* _USING THE INFORMATION_:
(1) How old was Dave Batters when he died, according to the tribute to him?
(2) Continue the tribute to Dave Batters from the point where it ends.

* _QUOTED PASSAGE_:
==================================================
Winston Churchill, among others, used the term Black Dog to describe the depression he used to suffer from. Depression can be a horrific illness and today it claimed a young former Saskatchewan Conservative MP named Dave Batters.
Dave didn't run in the last election because he was trying to beat this beast back. At 39 he lost a tough fight to a force far stronger than any partisan opponent.
I got to know Dave a little when he was an MP. He was a warm, energetic and well-meaning fellow. Two years ago I had the pleasure of spending time with him and his family at the 2007 Juno Awards in Saskatoon. Like many sufferers of mental illness he appeared healthy on the surface and showed great exuberance at having a terrific national event in his beloved home province.
On this tough day, after what has no doubt been a rocky road, the Batters' family has shown tremendous courage in sharing Dave's battle with the rest of the country. One hopes your guts will continue to advance the war against the Black Dog and lessen his bite.
==================================================
* _INFORMATION PROVIDED_:
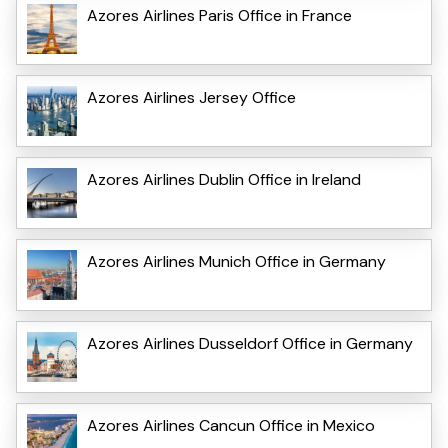
Azores Airlines Paris Office in France
Azores Airlines Jersey Office
Azores Airlines Dublin Office in Ireland
Azores Airlines Munich Office in Germany
Azores Airlines Dusseldorf Office in Germany
Azores Airlines Cancun Office in Mexico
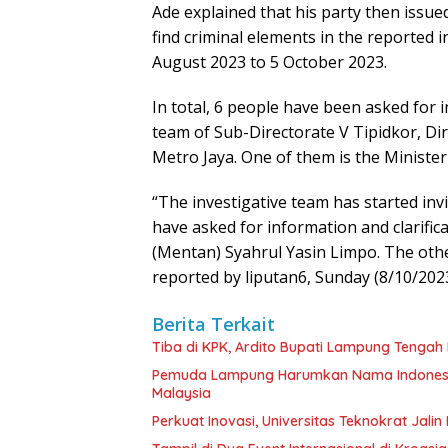
Ade explained that his party then issu
find criminal elements in the reported 
August 2023 to 5 October 2023.
In total, 6 people have been asked for i
team of Sub-Directorate V Tipidkor, Dir
Metro Jaya. One of them is the Minister
“The investigative team has started inv
have asked for information and clarific
(Mentan) Syahrul Yasin Limpo. The other
reported by liputan6, Sunday (8/10/2023
Berita Terkait
Tiba di KPK, Ardito Bupati Lampung Tengah L
Pemuda Lampung Harumkan Nama Indonesia,
Malaysia
Perkuat Inovasi, Universitas Teknokrat Jal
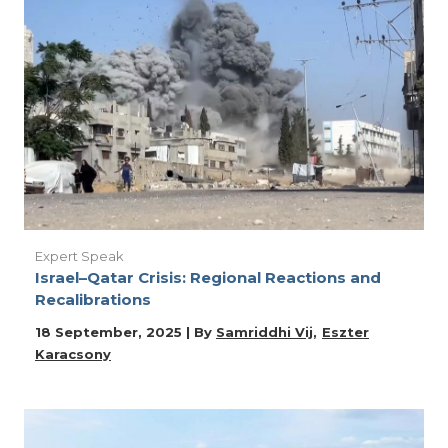
Expert Speak
Israel–Qatar Crisis: Regional Reactions and
Recalibrations
18 September, 2025 | By
Samriddhi Vij
Eszter
Karacsony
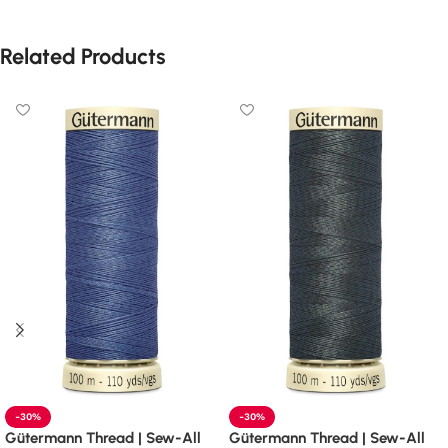
Related Products
-30%
-30%
Gütermann Thread | Sew-All
Gütermann Thread | Sew-All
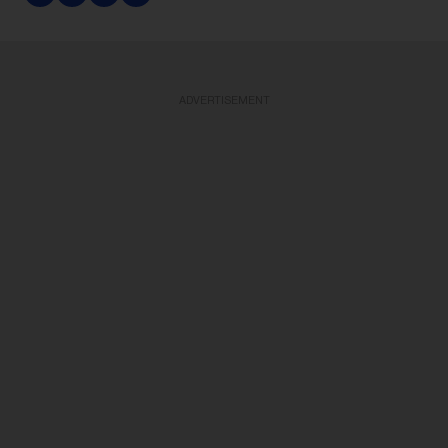
ADVERTISEMENT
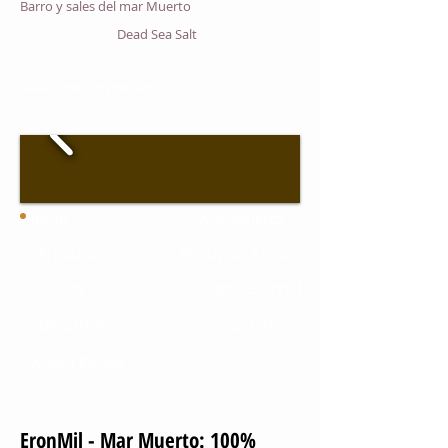
Barro y sales del mar Muerto
Dead Sea Salt
Solicite Información
Inicio
Mar Muerto
Productos
Principios Activos
SPA
Sobre Eronmil
Desarrollo
Contáctenos
Marca Propia
EronMil - Mar Muerto: 100%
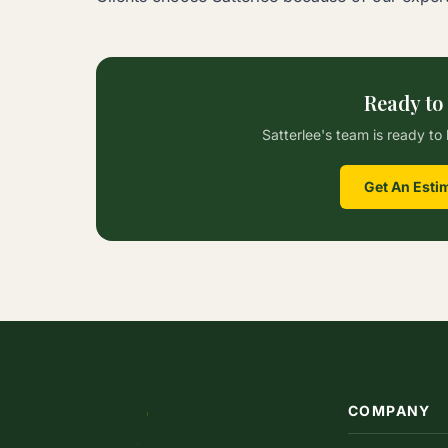
Ready to
Satterlee's team is ready to 
Get An Esti
COMPANY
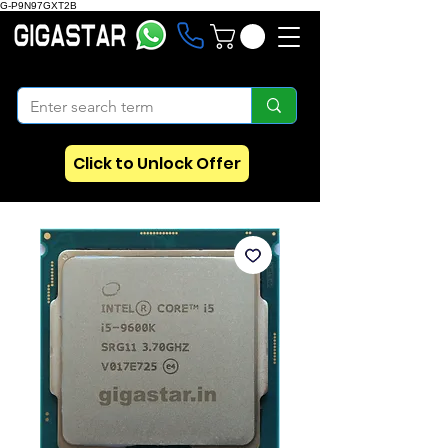
G-P9N97GXT2B
Click to Unlock Offer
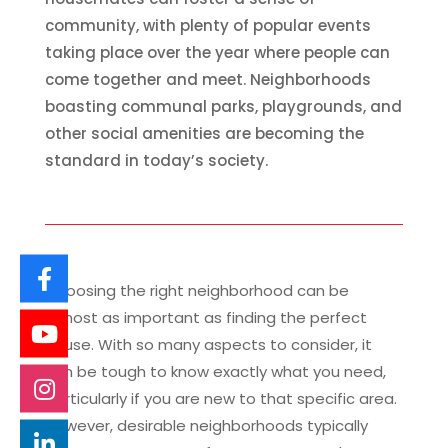
community, with plenty of popular events
taking place over the year where people can
come together and meet. Neighborhoods
boasting communal parks, playgrounds, and
other social amenities are becoming the
standard in today’s society.
Choosing the right neighborhood can be
almost as important as finding the perfect
house. With so many aspects to consider, it
can be tough to know exactly what you need,
particularly if you are new to that specific area.
However, desirable neighborhoods typically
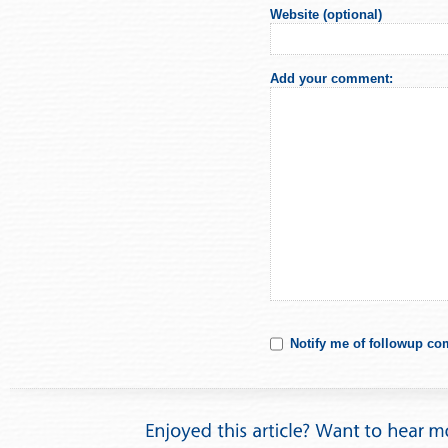
Website (optional)
Add your comment:
Notify me of followup co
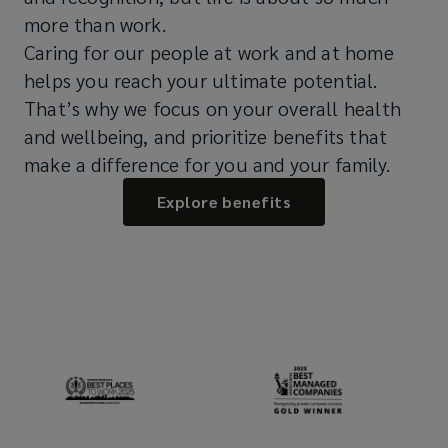
more than work.
Caring for our people at work and at home
helps you reach your ultimate potential.
That’s why we focus on your overall health
and wellbeing, and prioritize benefits that
make a difference for you and your family.
Explore benefits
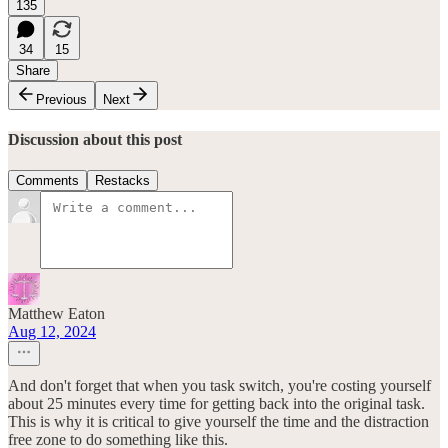
135
34
15
Share
Previous
Next
Discussion about this post
Comments
Restacks
Matthew Eaton
Aug 12, 2024
And don't forget that when you task switch, you're costing yourself
about 25 minutes every time for getting back into the original task.
This is why it is critical to give yourself the time and the distraction
free zone to do something like this.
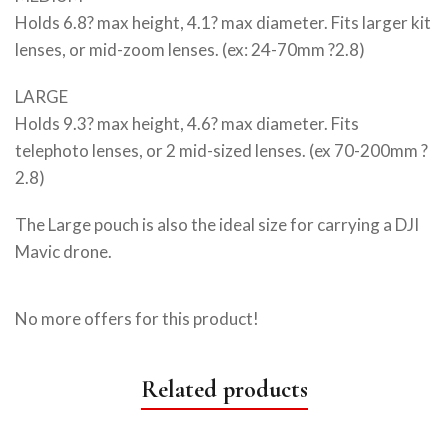
Holds 6.8? max height, 4.1? max diameter. Fits larger kit
lenses, or mid-zoom lenses. (ex: 24-70mm ?2.8)
LARGE
Holds 9.3? max height, 4.6? max diameter. Fits
telephoto lenses, or 2 mid-sized lenses. (ex 70-200mm ?
2.8)
The Large pouch is also the ideal size for carrying a DJI
Mavic drone.
No more offers for this product!
Related products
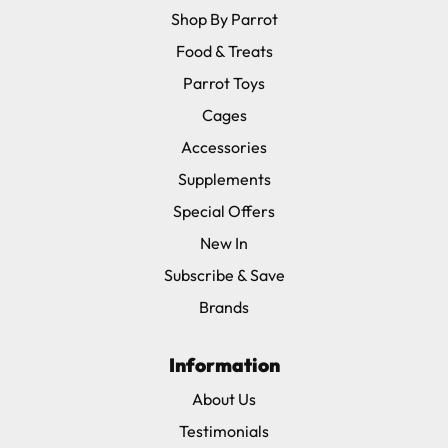
Shop By Parrot
Food & Treats
Parrot Toys
Cages
Accessories
Supplements
Special Offers
New In
Subscribe & Save
Brands
Information
About Us
Testimonials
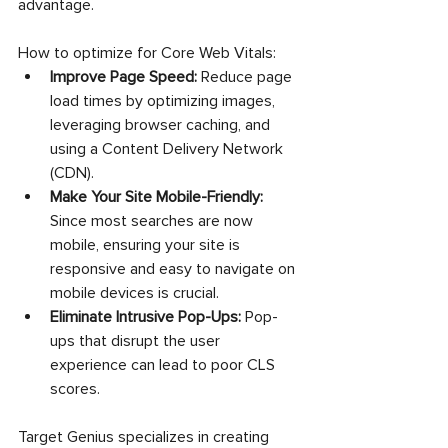
advantage.
How to optimize for Core Web Vitals:
Improve Page Speed:
 Reduce page 
load times by optimizing images, 
leveraging browser caching, and 
using a Content Delivery Network 
(CDN).
Make Your Site Mobile-Friendly:
Since most searches are now 
mobile, ensuring your site is 
responsive and easy to navigate on 
mobile devices is crucial.
Eliminate Intrusive Pop-Ups:
 Pop-
ups that disrupt the user 
experience can lead to poor CLS 
scores.
Target Genius specializes in creating 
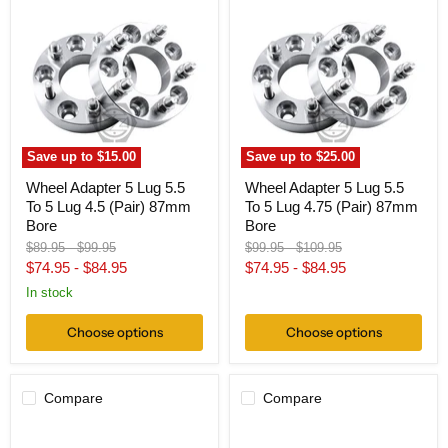
Adapter
Adapter
5
5
Lug
Lug
5.5
5.5
To
To
5
5
Lug
Lug
4.5
4.75
(Pair)
(Pair)
87mm
87mm
Save up to
$15.00
Save up to
$25.00
Bore
Bore
Wheel Adapter 5 Lug 5.5
Wheel Adapter 5 Lug 5.5
To 5 Lug 4.5 (Pair) 87mm
To 5 Lug 4.75 (Pair) 87mm
Bore
Bore
Original
Original
Original
Original
$89.95
-
$99.95
$99.95
-
$109.95
price
price
price
price
$74.95
-
$84.95
$74.95
-
$84.95
In stock
Choose options
Choose options
Compare
Compare
Hub
Wheel
Centric
Adapter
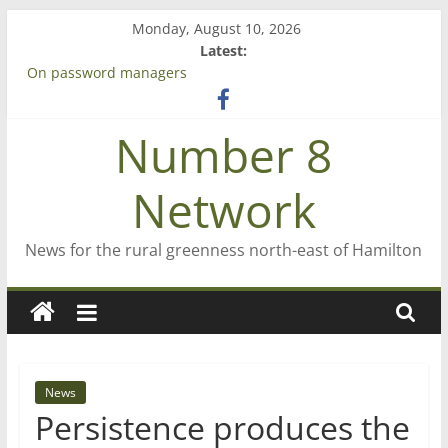
Skip
Monday, August 10, 2026
to
Latest:
content
On password managers
Farewell from n8n
Saving St Mary’s
Number 8
‘A great journey’ – Rob McGuire looks back
Bruce Clarkson – aiming high in Regional Council elections
Network
News for the rural greenness north-east of Hamilton
News
Persistence produces the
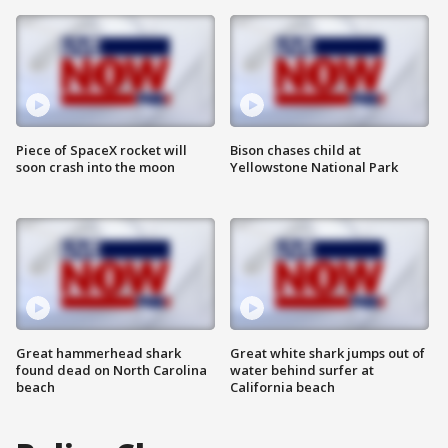
Piece of SpaceX rocket will
Bison chases child at
soon crash into the moon
Yellowstone National Park
Great hammerhead shark
Great white shark jumps out of
found dead on North Carolina
water behind surfer at
beach
California beach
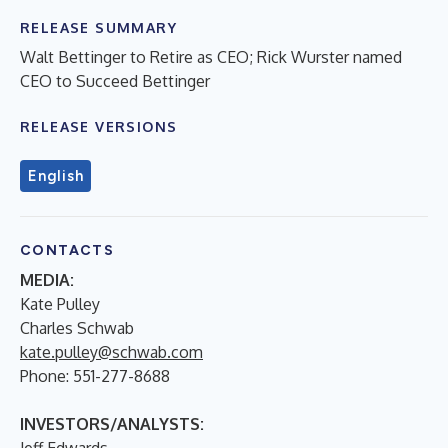
RELEASE SUMMARY
Walt Bettinger to Retire as CEO; Rick Wurster named
CEO to Succeed Bettinger
RELEASE VERSIONS
English
CONTACTS
MEDIA:
Kate Pulley
Charles Schwab
kate.pulley@schwab.com
Phone: 551-277-8688
INVESTORS/ANALYSTS:
Jeff Edwards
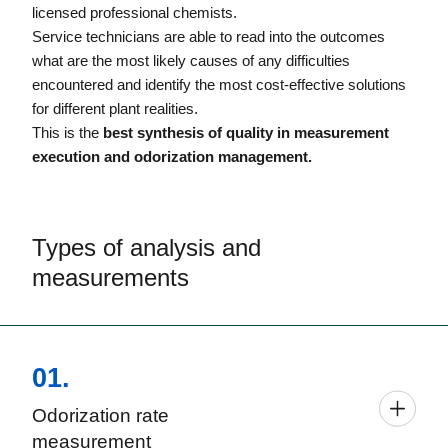
licensed professional chemists.
Service technicians are able to read into the outcomes
what are the most likely causes of any difficulties
encountered and identify the most cost-effective solutions
for different plant realities.
This is the
best synthesis of quality in measurement
execution and odorization management.
Types of analysis and
measurements
01.
Odorization rate
measurement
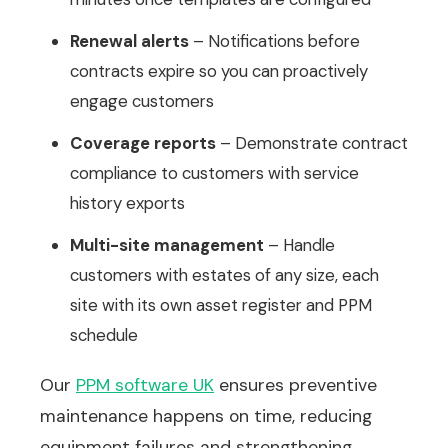
Renewal alerts
– Notifications before
contracts expire so you can proactively
engage customers
Coverage reports
– Demonstrate contract
compliance to customers with service
history exports
Multi-site management
– Handle
customers with estates of any size, each
site with its own asset register and PPM
schedule
Our
PPM software UK
ensures preventive
maintenance happens on time, reducing
equipment failures and strengthening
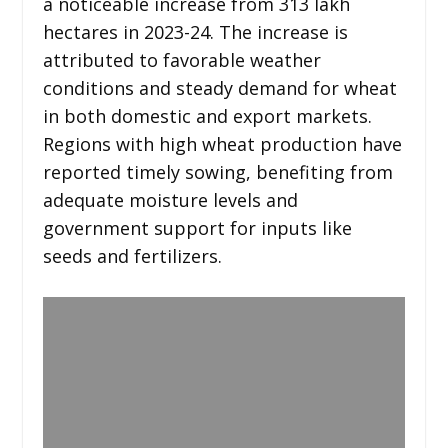
a noticeable increase from 313 lakh
hectares in 2023-24. The increase is
attributed to favorable weather
conditions and steady demand for wheat
in both domestic and export markets.
Regions with high wheat production have
reported timely sowing, benefiting from
adequate moisture levels and
government support for inputs like
seeds and fertilizers.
==================================================
* _RESULTS FOR EACH TASK_:
(1) He was 39.

(2)
Prime Minister Stephen Harper, in a statement just released about Dave's tragic death, said this:
"Dave ultimately lost his struggle with severe depression, but we should use his loss as a reminder that mental health illnesses affect Canadians in every walk of life. Too often Canadians, such as Dave, suffer in silence out of fear of being stigmatized for their illness."
Good also for the Prime Minister in picking up the baton handed to him by the Batters family and speaking directly to all those Canadians, and their families, who have walked and continue to walk in Dave's shoes.
Dave Batter's may have been a Tory MP but we can all best serve his memory by being mindful that more public policy work and front line medical help for unseen mental illness is something that knows no partisan line and must happen.
Today though we all mourn a young man who left us far too early.